Е. М. Хитрово просит поэта ответить на эти стихи, что он незамедлительно исполняет. Еще бы! Он хорошо помнит, как за несколько печальных и серьезных «атеистических» фраз был сослан в Михайловское, над ним висит обвинение в авторстве «Гавриилиады». А Пушкин – весь в планах женитьбы, и новая ссылка или хотя бы некий осуждающий шум вокруг его имени ему ни к чему. И он отвечает почтительнейшими стихами со следующей концовкой:

И ныне с высоты духовной
Мне руку простираешь ты
И силой кроткой и любовной
Смиряешь буйные мечты.
Твоим огнем душа палима
Отвергла мрак земных сует,
И внемлет арфе серафима
В священном ужасе поэт.

Это стихи «Дар напрасный…» – «буйные мечты»?! Это душа Пушкина, которая увлечена Гончаровой и планами брака, а одновременно страстными воспоминаниями о К. Собаньской, – «отвергла мрак земных сует»?! Это Филарет (при всех его несомненных достоинствах), которого Пушкин в другом контексте назвал «старый лукавец» – «серафим»?!

В год приближающегося тридцатилетия Пушкин наконец полномасштабно выходит на краеугольную личность новой истории России: он создает «Полтаву» и в ней убедительный зрительно, динамичный, реалистичный и одновременно символичный образ Петра:

…Из шатра,
Толпой любимцев окруженный,
Выходит Петр. Его глаза
Сияют. Лик его ужасен.
Движенья быстры. Он прекрасен,
Он весь, как божия гроза.
Идет. Ему коня подводят.
Ретив и смирен верный конь.
Почуя роковой огонь,
Дрожит.

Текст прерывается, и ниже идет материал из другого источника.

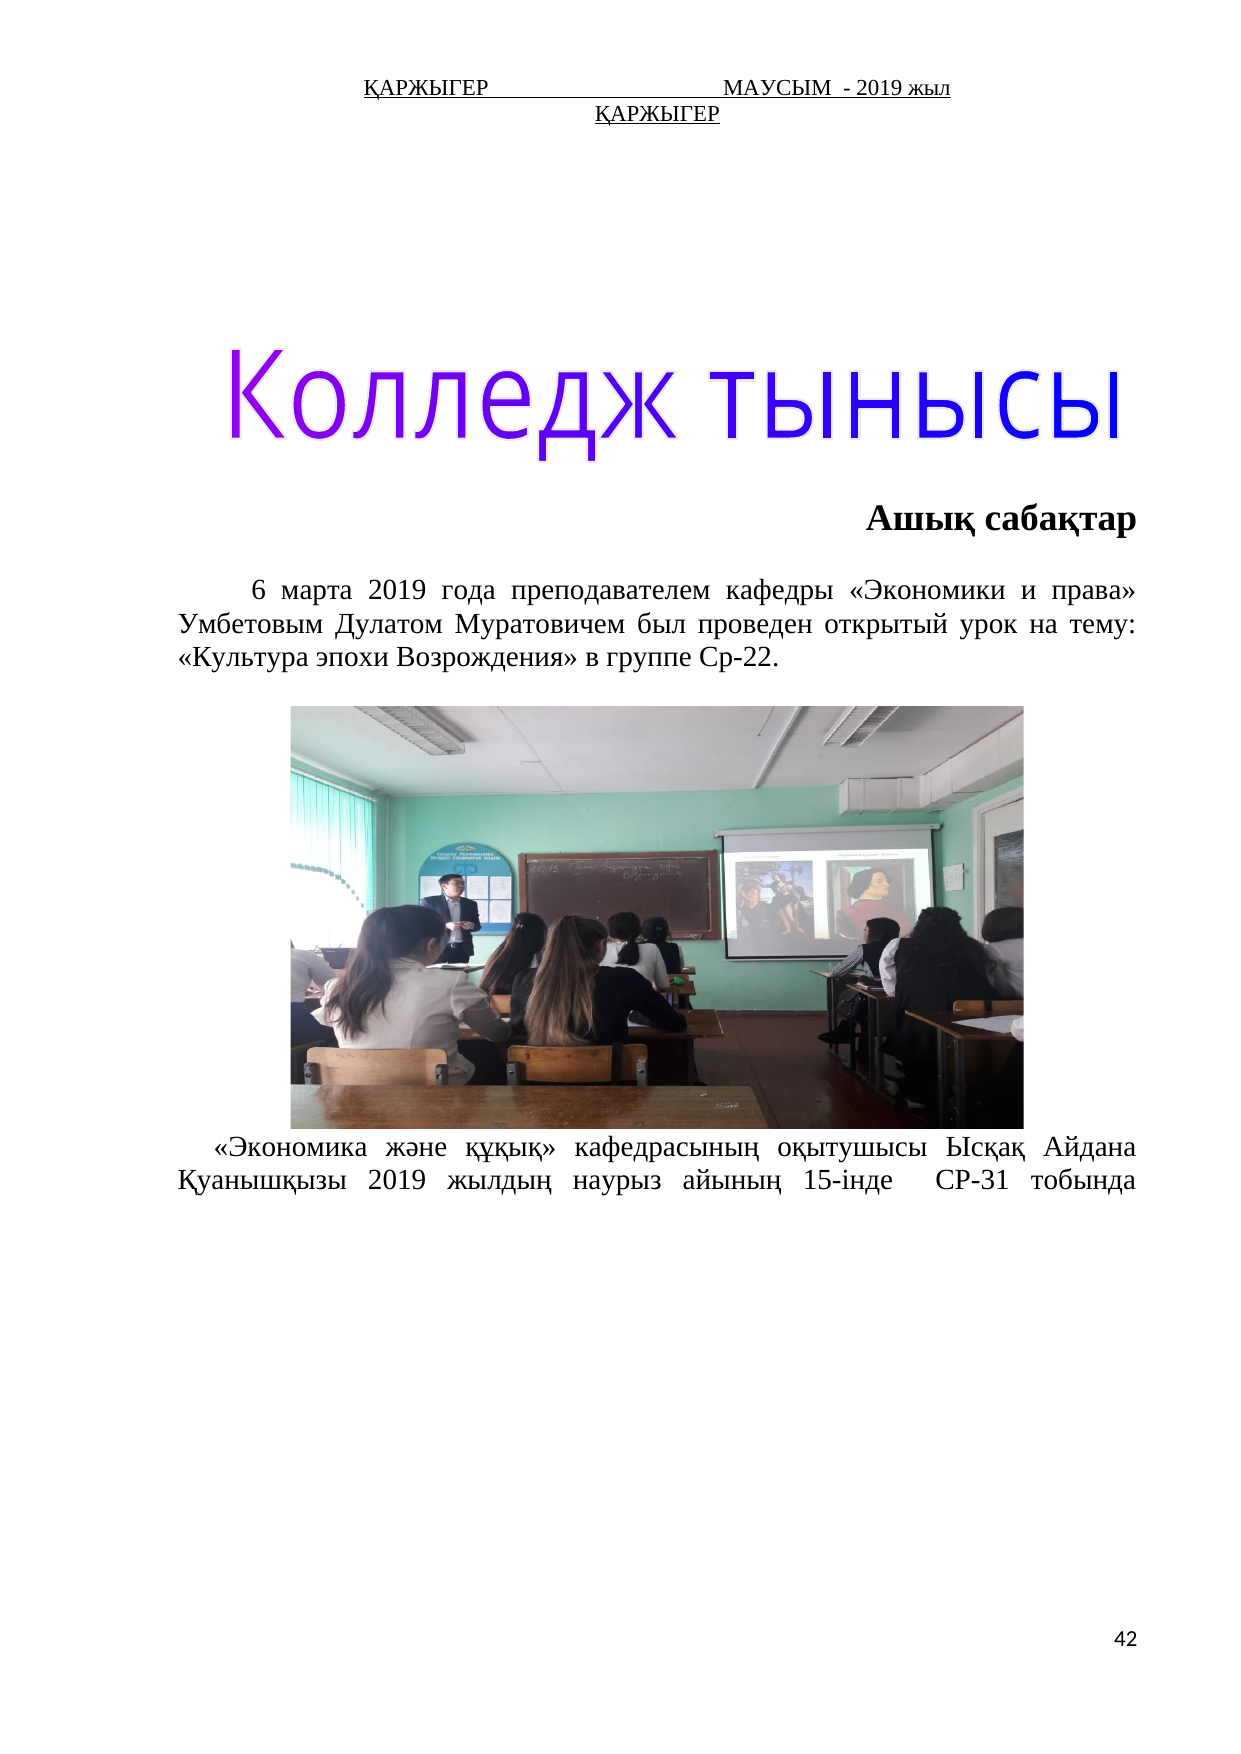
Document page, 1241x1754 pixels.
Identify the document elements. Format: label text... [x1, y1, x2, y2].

picture [290, 706, 1024, 1129]
text Ашық сабақтар [177, 496, 1137, 539]
text «Экономика және құқық» кафедрасының оқытушысы Ысқақ Айдана Қуанышқызы 2019 жылдың наурыз айының 15-інде СР-31 тобында «Іскерлік қатынастар әдебі мен психологиясы» пәнінен ашық сабақ өткізді. [177, 1129, 1137, 1196]
text 6 марта 2019 года преподавателем кафедры «Экономики и права» Умбетовым Дулатом Муратовичем был проведен открытый урок на тему: «Культура эпохи Возрождения» в группе Ср-22. [177, 572, 1137, 673]
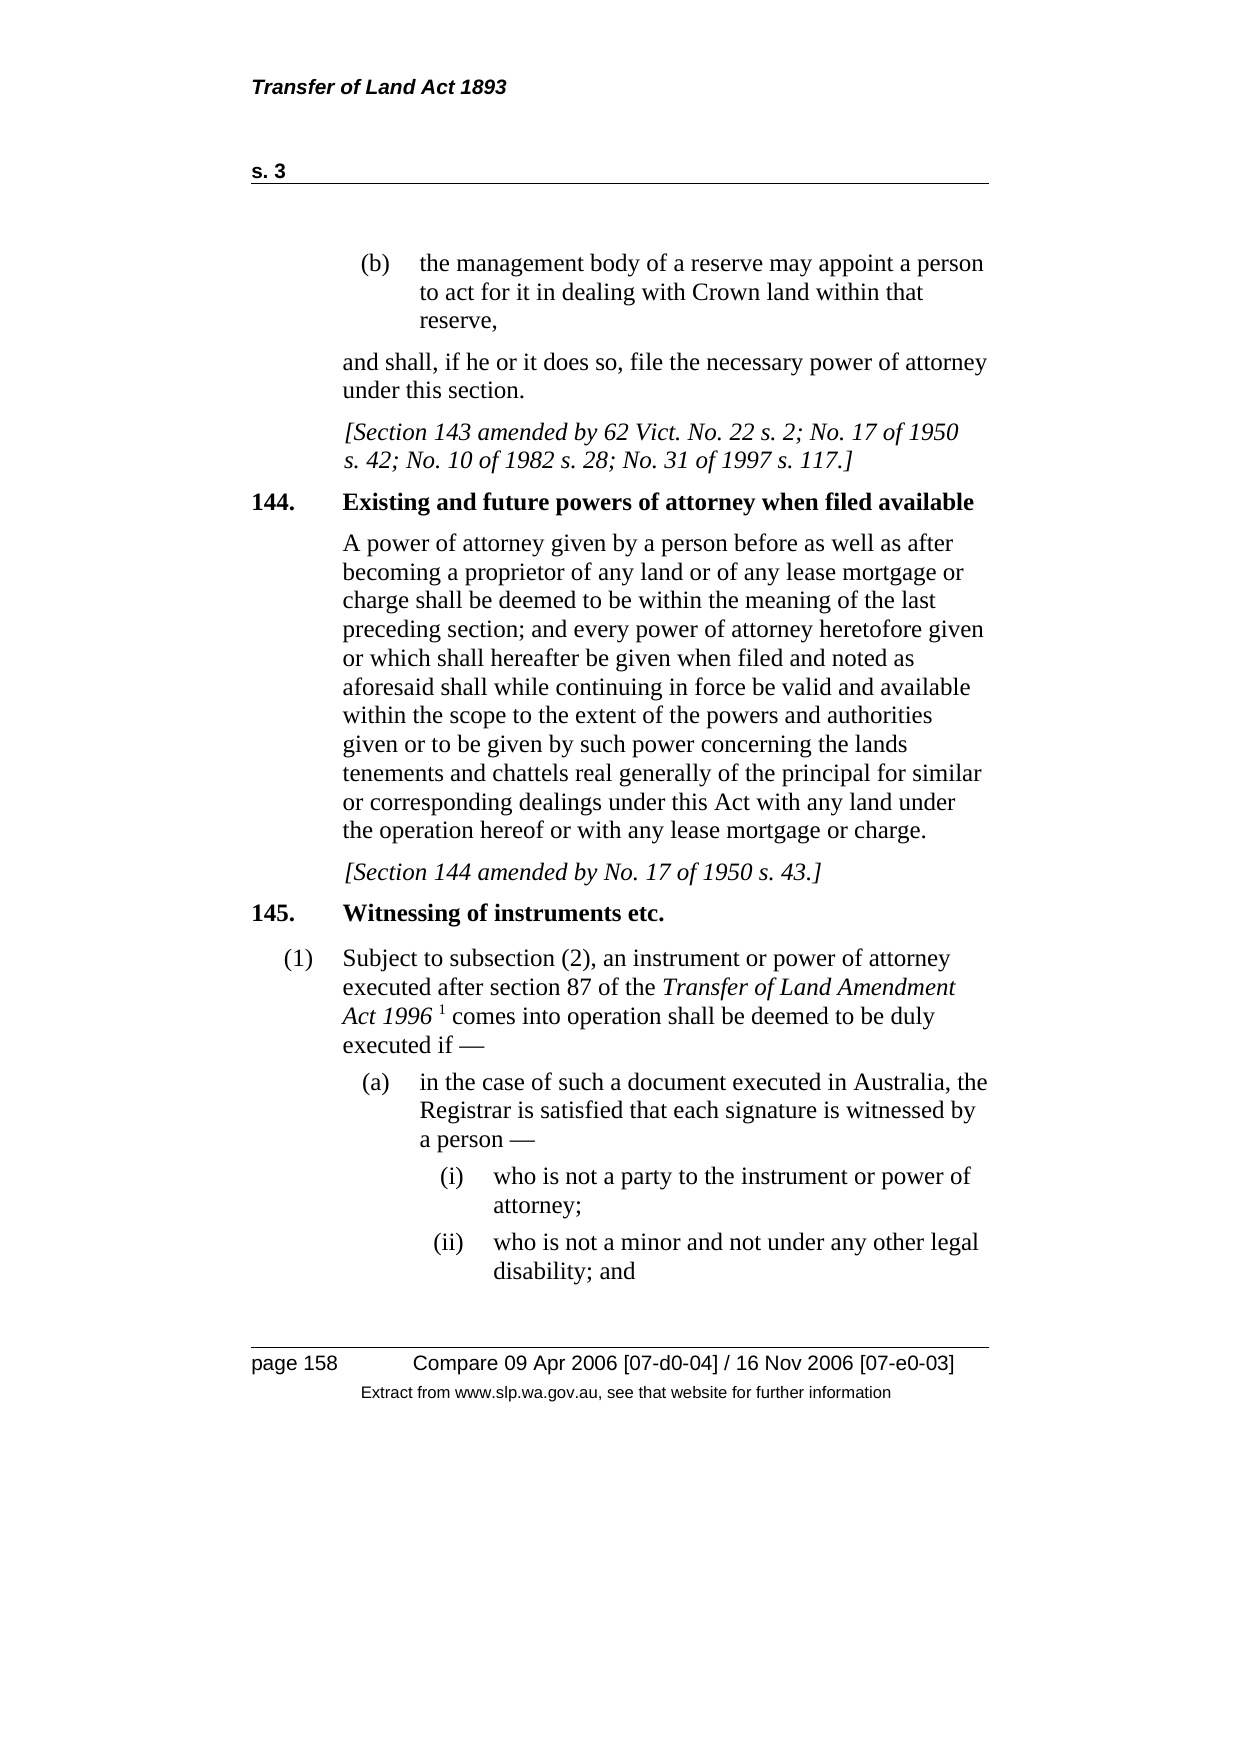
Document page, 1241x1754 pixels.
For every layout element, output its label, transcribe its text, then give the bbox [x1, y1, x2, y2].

text and shall, if he or it does so, file the necessary power of attorney under this section. [251, 347, 989, 404]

Глазами косо водит
И мчится в прахе боевом,
Гордясь могущим седоком.

Здесь, при Полтаве, в кульминационный момент жизни Петра, «лик его ужасен», но он и «прекрасен… как божия гроза». (В «Медном всаднике», в приложении к его памятнику, останется лишь «ужасен».)

Меня убеждают аргументы П. Е. Щеголева в пользу того, что «Посвящение» поэмы адресовано Марии Волконской (Раевской). Другая же Мария, героиня поэмы, гибнет не из-за любви к Мазепе, а потому, что ее любовь и она сама (как и героиня «Посвящения») попадают в то «колесо российской истории», в движение которого вовлечены и Мазепа, и Кочубей и которым в данный момент управляет (по видимости) Петр.

26 мая 1829 года Пушкину исполняется тридцать лет.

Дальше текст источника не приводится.